** Actions to take **
1. In the text on RCMP use of conducted energy weapons, how does current RCMP policy classify the CEW?
2. Translate this sentence from the text on RCMP use of conducted energy weapons into French: "As such, policy development is central to police governance."
3. Pick up the text on RCMP use of conducted energy weapons after its final sentence and carry it on.

** Extract **
'''

The most powerful asset in a police officer's arsenal is public support. Anything that erodes that support reduces the ability of an officer to successfully discharge his/her responsibility on behalf of the public. For that reason, law enforcement use of the conducted energy weapon (CEW),1 and other use of force techniques, is a public policy issue.  The very nature of policing and the dynamics of the relationship between the police and those who are policed call into question actions and techniques vested with law enforcement personnel that would otherwise be illegal to most citizens. 

The police need tools and techniques that enable them to justifiably and reasonably do their job of enforcing laws and protecting society, while at the same time protecting themselves.  On the other hand, citizens have the right not to be subject to unreasonable police practices and behaviours that constitute abuse and erode civil liberties.  Because of this dynamic relationship, policing policies are critical to the public's perception of the police in that they establish standards by which the RCMP as a whole and its members individually may be held accountable.  As such, policy development is central to police governance. 

The CEW is currently one of several use of force weapons available to law enforcement.  As such, the CEW has a role in specific situations that require less than lethal alternatives to reduce the risk of injury or death to both the officer and the individual when use of force is required.  In other words, it is an option in cases where lethal force would otherwise have been considered.  However, CEW use has expanded to include subduing resistant subjects who do not pose a threat of grievous bodily harm or death and on whom the use of lethal force would not be an option.   The question to be addressed then is in what situations are CEWs not appropriate for use. 

The Commission for Public Complaints Against the RCMP (Commission) is not recommending an outright moratorium on CEW use by the RCMP, as the weapon has a role in certain situations.  Rather, the CEW needs to be appropriately classified in use of force models for very specific behaviours involving very specific situations.  This means restricting the use of the CEW in both push stun and probe modes and classifying it an "impact weapon", permissible only in those situations where an individual is behaving in a manner classified as being "combative" or posing a risk of "death or grievous bodily harm." 

Current RCMP policy classifies the CEW as an "intermediate" device placing it in the same category as oleoresin capsicum spray.  This classification permits use of the weapon for those situations where an individual is exhibiting behaviours that are deemed "resistant", and not just "combative" or posing a risk of "death or grievous bodily harm" to the officer, themselves or the general public.  It is the position of the Commission that the placement of the CEW as an "intermediate" device authorizes deployment of the weapon earlier than reasonable.

'''

** Extracted data **
'''

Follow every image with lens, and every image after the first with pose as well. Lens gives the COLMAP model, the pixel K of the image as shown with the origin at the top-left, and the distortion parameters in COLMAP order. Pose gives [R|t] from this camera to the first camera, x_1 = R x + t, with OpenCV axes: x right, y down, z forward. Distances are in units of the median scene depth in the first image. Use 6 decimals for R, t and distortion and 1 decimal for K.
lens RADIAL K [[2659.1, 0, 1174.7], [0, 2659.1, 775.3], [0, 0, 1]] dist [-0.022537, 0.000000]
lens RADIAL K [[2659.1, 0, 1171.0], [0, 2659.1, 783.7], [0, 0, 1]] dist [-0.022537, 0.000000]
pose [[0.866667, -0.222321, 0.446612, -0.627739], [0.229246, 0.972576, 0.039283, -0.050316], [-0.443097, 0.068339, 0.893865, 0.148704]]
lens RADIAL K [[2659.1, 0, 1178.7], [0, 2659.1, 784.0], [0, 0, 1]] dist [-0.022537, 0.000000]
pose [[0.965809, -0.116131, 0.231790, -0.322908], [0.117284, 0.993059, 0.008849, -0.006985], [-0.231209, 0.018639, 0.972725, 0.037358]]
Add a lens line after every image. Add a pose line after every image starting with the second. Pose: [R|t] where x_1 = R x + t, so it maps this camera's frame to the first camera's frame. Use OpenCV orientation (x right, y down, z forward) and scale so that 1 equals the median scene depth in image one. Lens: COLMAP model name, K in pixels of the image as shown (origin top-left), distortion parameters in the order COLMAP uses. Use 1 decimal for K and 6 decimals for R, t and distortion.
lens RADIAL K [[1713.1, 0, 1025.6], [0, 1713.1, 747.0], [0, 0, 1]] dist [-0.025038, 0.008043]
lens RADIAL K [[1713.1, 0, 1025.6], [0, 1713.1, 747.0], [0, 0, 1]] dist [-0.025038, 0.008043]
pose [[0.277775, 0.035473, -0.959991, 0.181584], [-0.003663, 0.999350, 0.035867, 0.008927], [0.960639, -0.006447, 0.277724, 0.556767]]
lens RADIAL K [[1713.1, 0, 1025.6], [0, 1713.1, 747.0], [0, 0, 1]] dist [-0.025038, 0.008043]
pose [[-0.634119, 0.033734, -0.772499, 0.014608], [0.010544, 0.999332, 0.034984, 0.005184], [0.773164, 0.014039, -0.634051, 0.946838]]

'''

** Answers to the problems **
1. As an "intermediate" device, in the same category as oleoresin capsicum spray.

2. Ainsi, l'élaboration des politiques est au cœur de la gouvernance policière.

3.
The current approach by the RCMP clearly illustrates a shift in permissible usage from the original intent in 2001, which was more restrictive in that the weapon was to be used to subdue individual suspects who resisted arrest, were combative or who were suicidal.  The Commission refers to this expanded and less restrictive use as "usage creep".  This has resulted in deployment of the weapon outside stated objectives as illustrated by cases that have been reviewed by the Commission over the past six years where the individuals have exhibited behaviours that were clearly non-combative or where there was no active resistance.

Current RCMP policy for CEW use has evolved without adequate, if any, reference to the realities of the weapon's use by the RCMP.  Changes to policy appear to have appropriately considered the experiences of external sources, but failure to correlate this data to RCMP-specific experiences amounts to a significant oversight, which should be redressed at the earliest opportunity.

Of particular concern is the fact that there are currently 2,840 CEWs within the RCMP and since introduction, 9,132 members have been trained to use the CEW, yet there exists no empirical data generated by the RCMP as to the benefits, or detriments, of using the weapon.  The CEW has been deployed in push stun or probe mode over 3,000 times since its introduction in December 2001, yet not one annual report has been produced and the information captured on the Conducted Energy Weapon Usage Form has not been thoroughly examined nor utilized in the development of current CEW policy.  This is further exacerbated by the fact that the CEW data base at headquarters has only been fully operational since late 2005, yet the CEW was first deployed in the field in late 2001.  Accurate and meaningful data on CEW use is crucial in terms of understanding when and why members are employing certain use of force techniques and enabling senior officers to take corrective action when necessary.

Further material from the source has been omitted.